The first step in redressing this balance is to coolly and calmly explore the evidence. Dip into the research I’ve described, preferably without ‘yes-butting’ ideas that run contrary to the received wisdom that we are in a desperate situation. A narrative that is only one side of the story…
Then, when reading the press, try finding the pieces that are inspiring and counter the negative trend. You may have to look more deeply – good news is likely to make its appearance only on page 5 – but you may be pleasantly surprised how the green shoots of a better world are shooting up.
Of course the main objection to this kind of thinking is that it’s head in the clouds, merely a form of denial about what’s really going on. Denial is not what I’m proposing: there’s clearly a lot wrong with our world, from the unsustainable gap between rich and poor, the threat of climate change and the plight of women (still) in too many countries. Here’s just three of our pressing problems, and we need to continue at full speed to resolve them, and indeed all human-made and unnecessary suffering.
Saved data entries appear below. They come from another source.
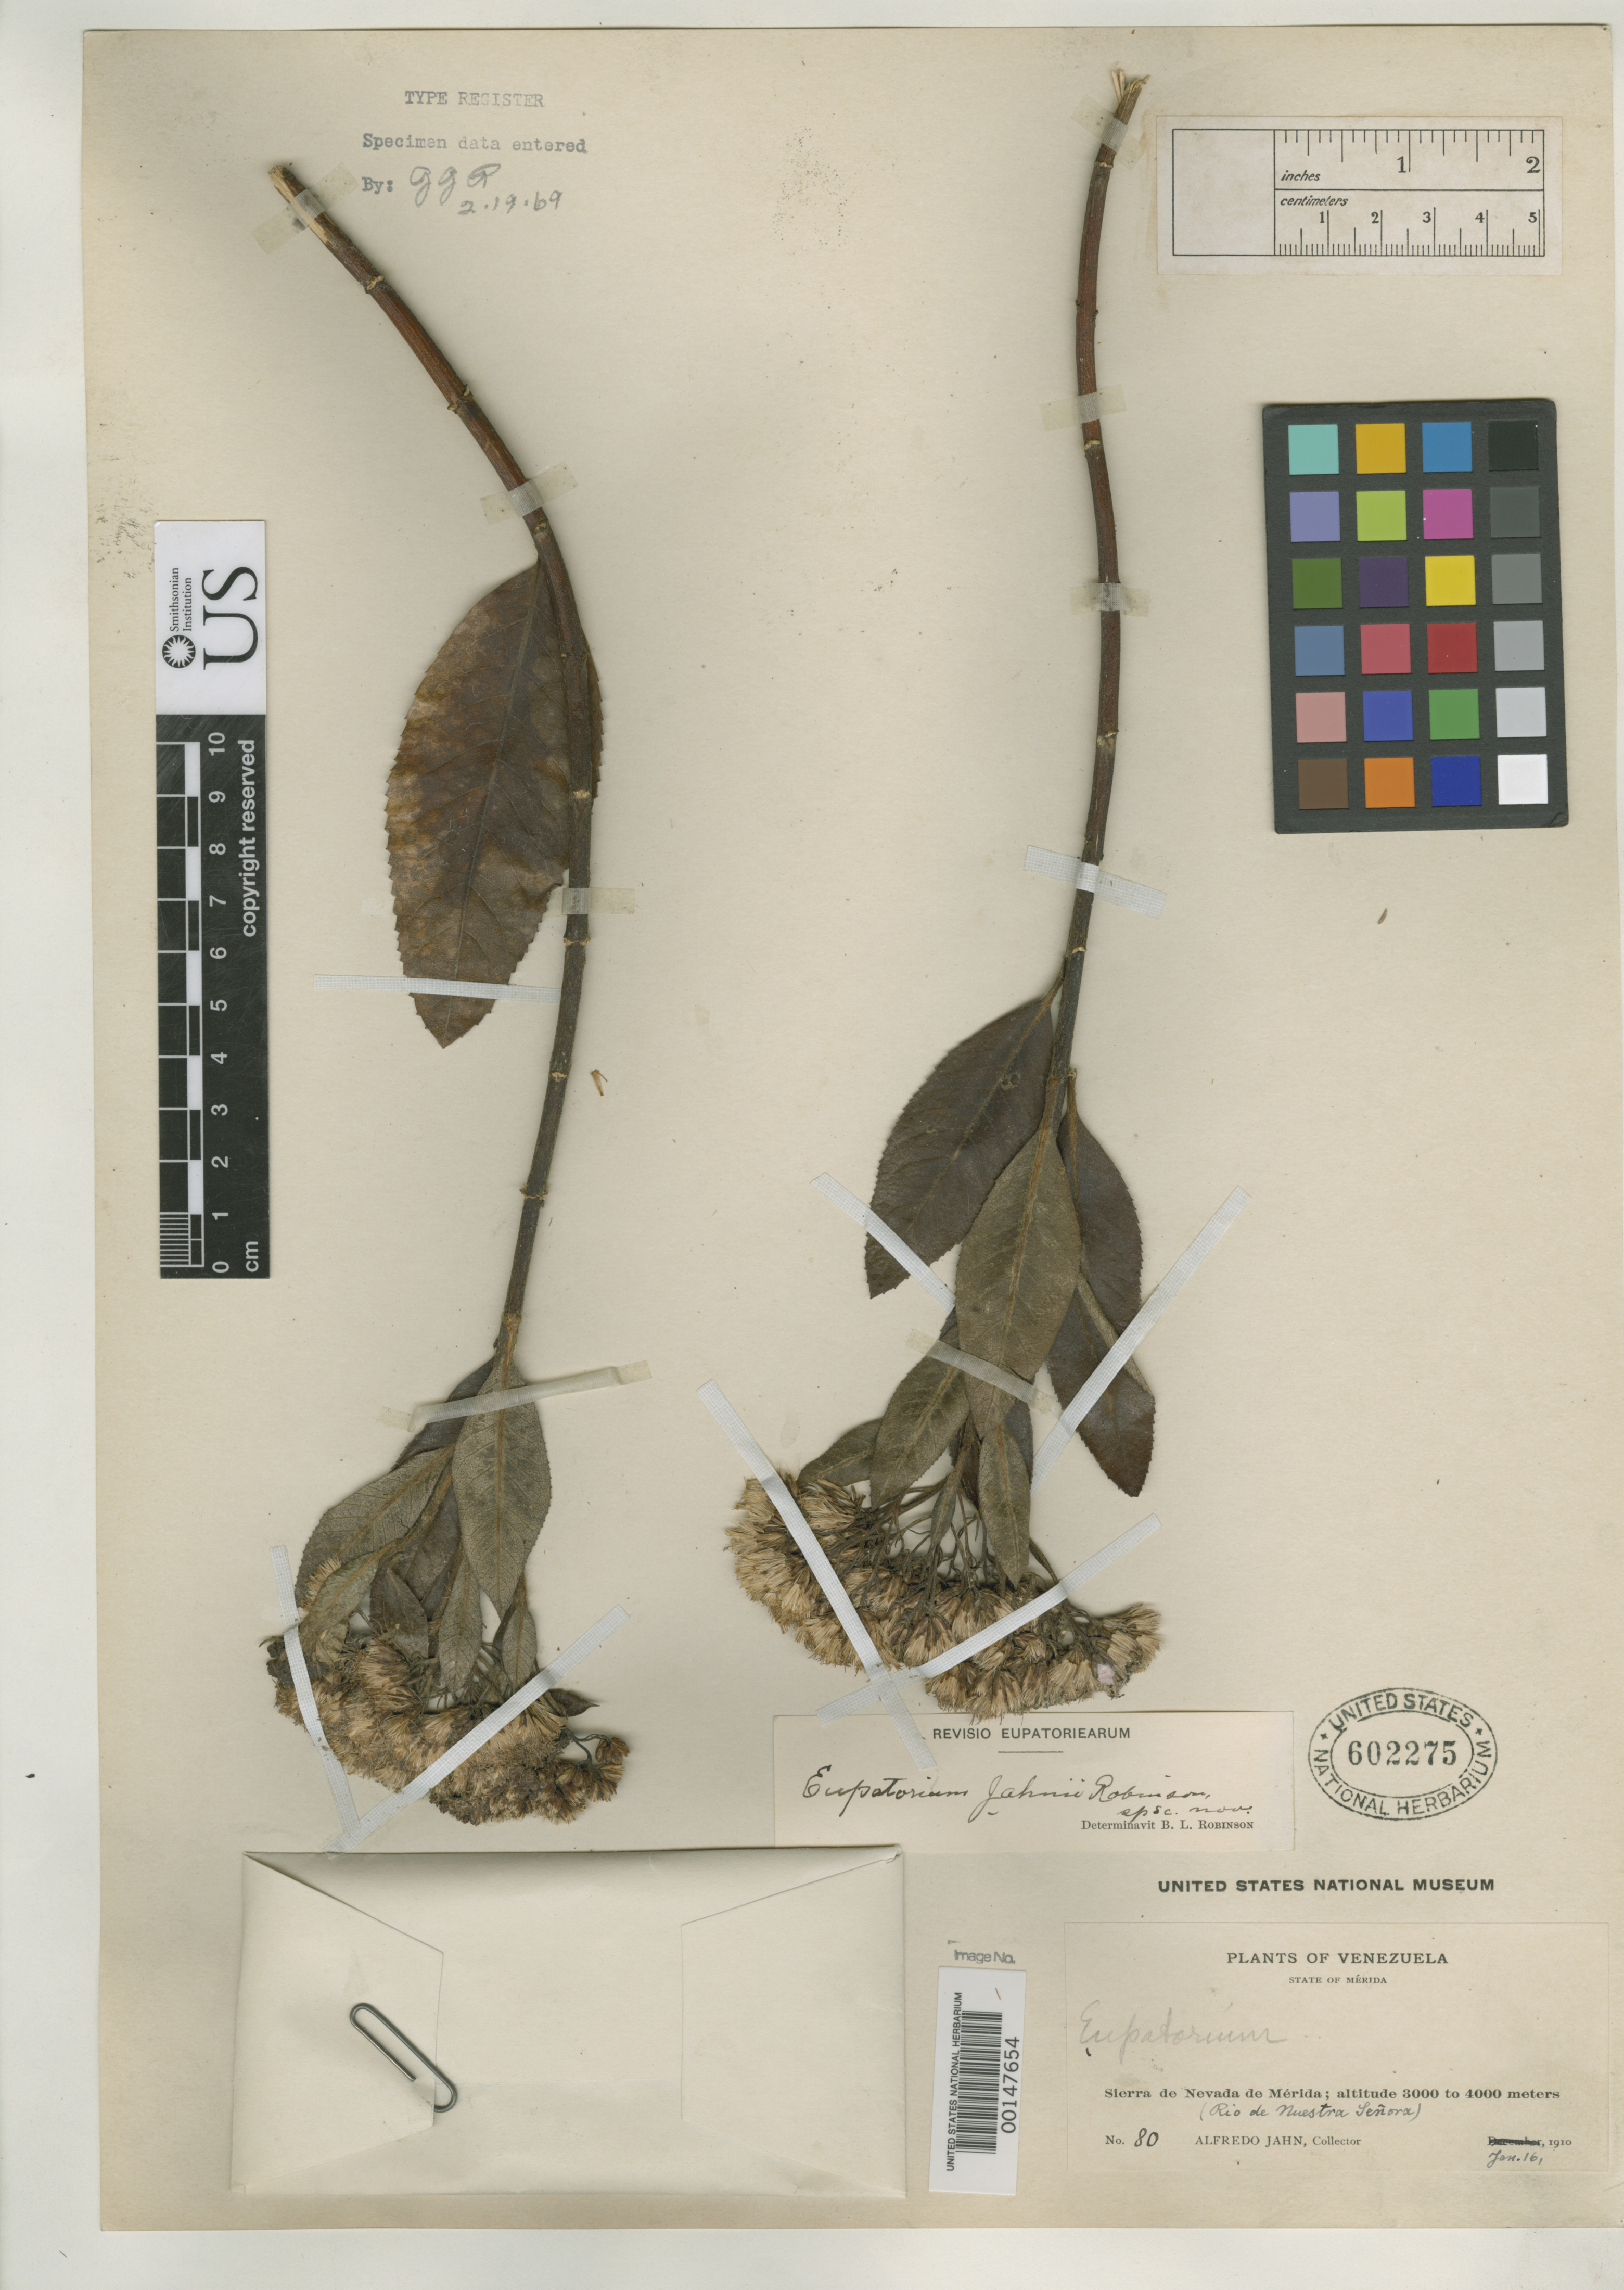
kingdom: Plantae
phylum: Tracheophyta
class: Magnoliopsida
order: Asterales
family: Asteraceae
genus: Eupatorium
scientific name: Eupatorium jahnii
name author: B.L. Rob.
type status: Holotype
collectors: A. Jahn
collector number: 80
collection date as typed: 16 Jan 1910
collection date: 1910-01-16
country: Venezuela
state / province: Mérida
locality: Sierra de Nevada de Merida, Rio Nuestra Senora.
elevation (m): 3000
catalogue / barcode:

What I am proposing is that we don’t have to swallow whole the story that’s being fed to us. No conspiracy theory here – it’s often the most caring and concerned minds that are doing the informing. The mystery of mindset is that we aren’t aware how much our invisible filters colour the reality we see. Looking for signs of positive change is a creative, contrarian act that can give us a more accurate picture of the real state of our world.
Not good, but getting a whole lot better – that’s the quiet revolution that’s happening all around us.